Trotzköpfiges[41] непризнание обязательного, часто очень даже hardi[42] – Маяковский в период первого «Лефа». (Charlie Chaplin – if to be quite sincere![43])

И болезненно-нездоровое: en avoir aussi, en avoir autant[44].

В ничтожнейшем, в пошлейшем.

И опять-таки – это же, как активнейший стимул:

это меня сделало режиссером («Маскарад»),

это же меня толкало к fame[45] (Евреинов и вырезки), даже к выступлениям, лекциям за границей (путешествие Анатоля Франса в Буэнос-Айрес – желание, остывшее лишь в момент, когда и я получил предложение в Нью-Йорке на лекции в… Буэнос-Айрес по 1000 долларов за лекцию and travel expenses[46]!).

Мадам в положении

Незамеченная дата

«Сам» Аркадий Аверченко забраковал его – мой рисунок.

Заносчиво, свысока, небрежно бросив: «Так может нарисовать всякий».

Волос у него черный. Цвет лица желтый. Лицо одутловатое.

Монокль в глазу или манера носить пенсне с таким видом, как будто оно-то и есть настоящий монокль?

Да еще цветок в петличке.

…Рисунок действительно неважный.

Голова Людовика XVI в сиянии над постелью Николая II.

Подпись на тему: «Легко отделался». (Перевод на русский слова «veinard»[47] не сумел найти…)

Аркадий Аверченко, – стало быть, «Сатирикон» – и тема рисунка легко локализируют эпизод во времени.
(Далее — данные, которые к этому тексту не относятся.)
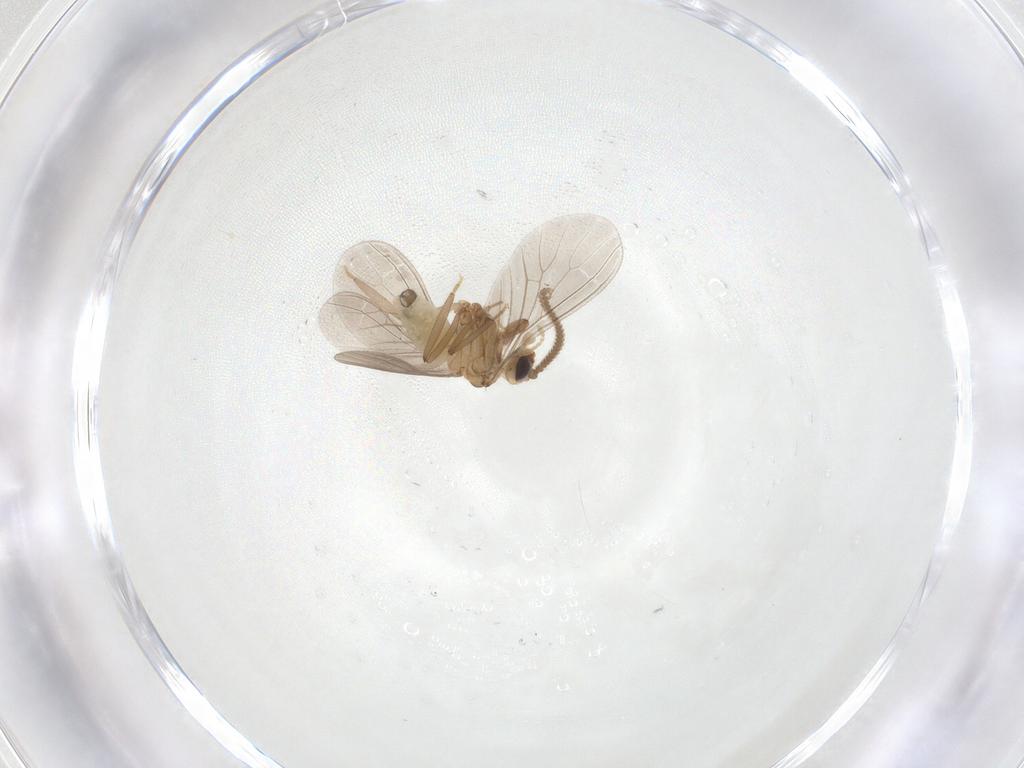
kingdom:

Именно к этому времени он и относится.

Именно об эту пору грохочет А.Ф. Керенский против тех, кто хотел бы на Знаменской площади увидеть гильотину.
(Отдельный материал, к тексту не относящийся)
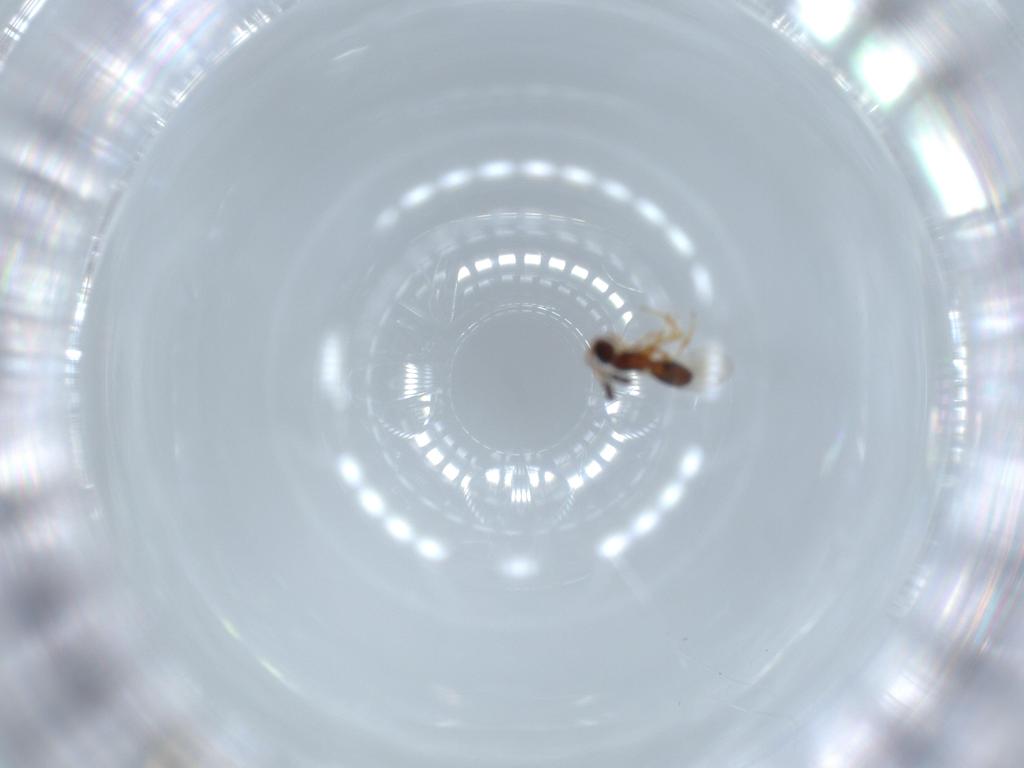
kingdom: Animalia
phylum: Arthropoda
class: Insecta
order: Hymenoptera
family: Diapriidae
Считаю это выпадом прямо против себя.

Сколько раз, проходя мимо памятника Александру III, я мысленно примерял «вдову» – машину доктора Гильотена – к его гранитному постаменту… Ужасно хочется быть приобщенным к истории. Ну а какая же история без гильотины!

…Однако рисунок действительно плох. Сперва нарисован карандашом. Потом обведен тушью. Рваным контуром, лишенным динамики и выразительности непосредственного бега мысли или чувства. Дрянь.

Вряд ли сознаюсь себе в этом тогда. Отнести «за счет политики» (в порядке самоутешения) – не догадываюсь. Отношу за счет «жанра» и перестраиваюсь на «быт».

Быт требует другого адреса. И вот я в приемной «Петербургской газеты». Вход с Владимирской, под старый серый с колоннами ампирный дом. В будущем там будет помещаться Владимирский игорный клуб. Узким проходом, отделанным белым кафелем, как ванная комната или рыбное отделение большого магазина.

В этой приемной, темной, прокуренной, с темными занавесками, я впервые вижу деятелей прессы между собой. Безупречно одетый человек с физиономией волка, вздумавшего поступить на работу в качестве лакея, яростно защищает свое монопольное право «на Мирбаха».

Убийство Мирбаха – сенсация самых недавних дней. Кто-то позволил себе влезть с посторонней заметкой по этому сюжету.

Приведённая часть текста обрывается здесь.